The spikes in httpd instances is for sure a buildup of clients wanting to connect to the FOG server - due to me either updating the fog server, snapshotting the fog server, or rebooting the fog server. It seems like if there is a failure in communication between fog clients and the fog server, clients start spamming the fog server. @Jbob
I’ll confirm or deny this is true with wireshark. I’ll monitor average traffic flow for http while the fog server is on, and average traffic flow for http when I turn off the fog server.
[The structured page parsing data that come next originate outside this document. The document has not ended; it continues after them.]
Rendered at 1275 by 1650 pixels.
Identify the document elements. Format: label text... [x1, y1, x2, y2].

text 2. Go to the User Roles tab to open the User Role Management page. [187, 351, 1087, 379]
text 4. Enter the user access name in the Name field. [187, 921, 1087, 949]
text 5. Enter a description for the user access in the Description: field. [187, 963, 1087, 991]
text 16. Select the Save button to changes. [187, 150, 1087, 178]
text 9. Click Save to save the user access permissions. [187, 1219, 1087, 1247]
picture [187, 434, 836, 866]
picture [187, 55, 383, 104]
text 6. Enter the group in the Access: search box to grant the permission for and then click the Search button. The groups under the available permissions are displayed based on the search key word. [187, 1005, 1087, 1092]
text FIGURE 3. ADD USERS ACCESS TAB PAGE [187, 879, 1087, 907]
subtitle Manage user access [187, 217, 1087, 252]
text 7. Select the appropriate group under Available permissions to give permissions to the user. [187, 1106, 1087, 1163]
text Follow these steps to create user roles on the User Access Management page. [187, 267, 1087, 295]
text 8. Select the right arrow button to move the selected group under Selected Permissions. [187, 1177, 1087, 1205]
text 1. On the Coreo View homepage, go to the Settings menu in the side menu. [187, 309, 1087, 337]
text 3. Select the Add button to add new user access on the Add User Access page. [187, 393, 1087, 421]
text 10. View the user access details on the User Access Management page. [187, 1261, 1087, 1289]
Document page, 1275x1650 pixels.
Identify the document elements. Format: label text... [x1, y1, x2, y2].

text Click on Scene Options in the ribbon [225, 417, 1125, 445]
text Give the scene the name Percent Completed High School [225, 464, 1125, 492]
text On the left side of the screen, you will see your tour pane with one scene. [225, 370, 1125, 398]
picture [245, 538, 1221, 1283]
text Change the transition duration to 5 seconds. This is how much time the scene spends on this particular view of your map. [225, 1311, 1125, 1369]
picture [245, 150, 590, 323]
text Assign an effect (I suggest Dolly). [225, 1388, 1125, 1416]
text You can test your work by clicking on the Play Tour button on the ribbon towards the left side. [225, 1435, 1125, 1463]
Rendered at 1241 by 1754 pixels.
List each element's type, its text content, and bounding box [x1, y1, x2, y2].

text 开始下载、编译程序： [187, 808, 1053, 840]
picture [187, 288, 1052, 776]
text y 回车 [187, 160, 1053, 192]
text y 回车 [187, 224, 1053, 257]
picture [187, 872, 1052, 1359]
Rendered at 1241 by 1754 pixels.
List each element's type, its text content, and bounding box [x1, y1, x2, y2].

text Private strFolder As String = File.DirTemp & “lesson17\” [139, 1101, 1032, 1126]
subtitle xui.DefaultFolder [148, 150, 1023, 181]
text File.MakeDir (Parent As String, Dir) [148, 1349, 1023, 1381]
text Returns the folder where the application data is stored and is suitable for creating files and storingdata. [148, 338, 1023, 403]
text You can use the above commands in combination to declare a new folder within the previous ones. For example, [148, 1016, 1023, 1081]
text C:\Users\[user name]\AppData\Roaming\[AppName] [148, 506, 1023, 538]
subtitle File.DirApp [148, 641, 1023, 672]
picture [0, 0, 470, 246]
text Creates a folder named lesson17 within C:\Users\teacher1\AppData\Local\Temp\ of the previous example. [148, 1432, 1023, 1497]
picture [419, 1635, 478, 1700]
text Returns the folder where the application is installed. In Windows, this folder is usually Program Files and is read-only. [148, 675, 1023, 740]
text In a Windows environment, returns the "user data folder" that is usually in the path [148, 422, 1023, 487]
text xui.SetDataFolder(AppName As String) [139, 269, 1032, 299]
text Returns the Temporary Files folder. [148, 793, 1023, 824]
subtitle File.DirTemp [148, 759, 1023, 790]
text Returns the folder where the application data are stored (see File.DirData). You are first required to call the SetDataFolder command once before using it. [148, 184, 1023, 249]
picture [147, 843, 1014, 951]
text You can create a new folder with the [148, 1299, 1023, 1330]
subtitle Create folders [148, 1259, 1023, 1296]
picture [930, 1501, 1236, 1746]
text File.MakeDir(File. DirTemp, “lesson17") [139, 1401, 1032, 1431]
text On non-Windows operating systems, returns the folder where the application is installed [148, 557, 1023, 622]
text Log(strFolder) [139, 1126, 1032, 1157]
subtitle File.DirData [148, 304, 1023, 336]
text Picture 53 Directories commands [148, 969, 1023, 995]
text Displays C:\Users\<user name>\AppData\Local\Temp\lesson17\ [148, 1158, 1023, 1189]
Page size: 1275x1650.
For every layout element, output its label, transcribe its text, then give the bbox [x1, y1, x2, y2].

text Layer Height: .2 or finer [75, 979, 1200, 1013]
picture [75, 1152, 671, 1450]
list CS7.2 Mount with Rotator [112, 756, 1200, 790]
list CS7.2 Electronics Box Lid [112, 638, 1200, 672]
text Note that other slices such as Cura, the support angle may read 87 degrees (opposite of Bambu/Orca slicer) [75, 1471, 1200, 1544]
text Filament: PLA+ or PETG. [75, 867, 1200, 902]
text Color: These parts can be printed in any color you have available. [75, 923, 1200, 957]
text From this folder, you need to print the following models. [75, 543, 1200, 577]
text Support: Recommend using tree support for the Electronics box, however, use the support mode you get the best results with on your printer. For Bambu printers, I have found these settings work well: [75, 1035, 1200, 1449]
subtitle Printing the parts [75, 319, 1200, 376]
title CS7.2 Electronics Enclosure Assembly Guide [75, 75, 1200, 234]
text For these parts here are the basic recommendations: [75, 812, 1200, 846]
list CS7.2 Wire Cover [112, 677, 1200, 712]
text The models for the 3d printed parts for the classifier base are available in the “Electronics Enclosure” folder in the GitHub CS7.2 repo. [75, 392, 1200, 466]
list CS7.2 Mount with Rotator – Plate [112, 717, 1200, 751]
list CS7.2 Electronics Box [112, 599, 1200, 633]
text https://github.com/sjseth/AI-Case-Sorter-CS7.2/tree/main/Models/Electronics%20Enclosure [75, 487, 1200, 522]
If the traffic goes wild while the server is off, that’s a problem.
More on this later.
-
So - just ran some basic tests.
Using Wireshark with a capture filter for just
tcp port 80
, I did two captures. Each capture lasted exactly 300 seconds.Capture 1 - baseline - Packets sent to FOG Server on port 80: 61,933
Capture 2 - http blocked - Packets sent to FOG Server on port 80: 9,771
So my theory was wrong, the new client does not start spamming if the FOG server is offline. It appears that when the FOG Client realizes the FOG server is back online – all the encryption/communications all come all at once - and it’s just A LOT for my server to deal with.
-
@Wayne-Workman Do we need to further look into this!?
-
@Sebastian-Roth I’m not having load issues anymore, the processor was under high utilization because Fedora 23 has issues inside of Hyper-V and the polling was causing too much of a load.
But Tom and I think jbob have begun working on limiting the polling down to just 1 per checkup instead of many.
-
I think I can make this tool into a plugin… just a thought…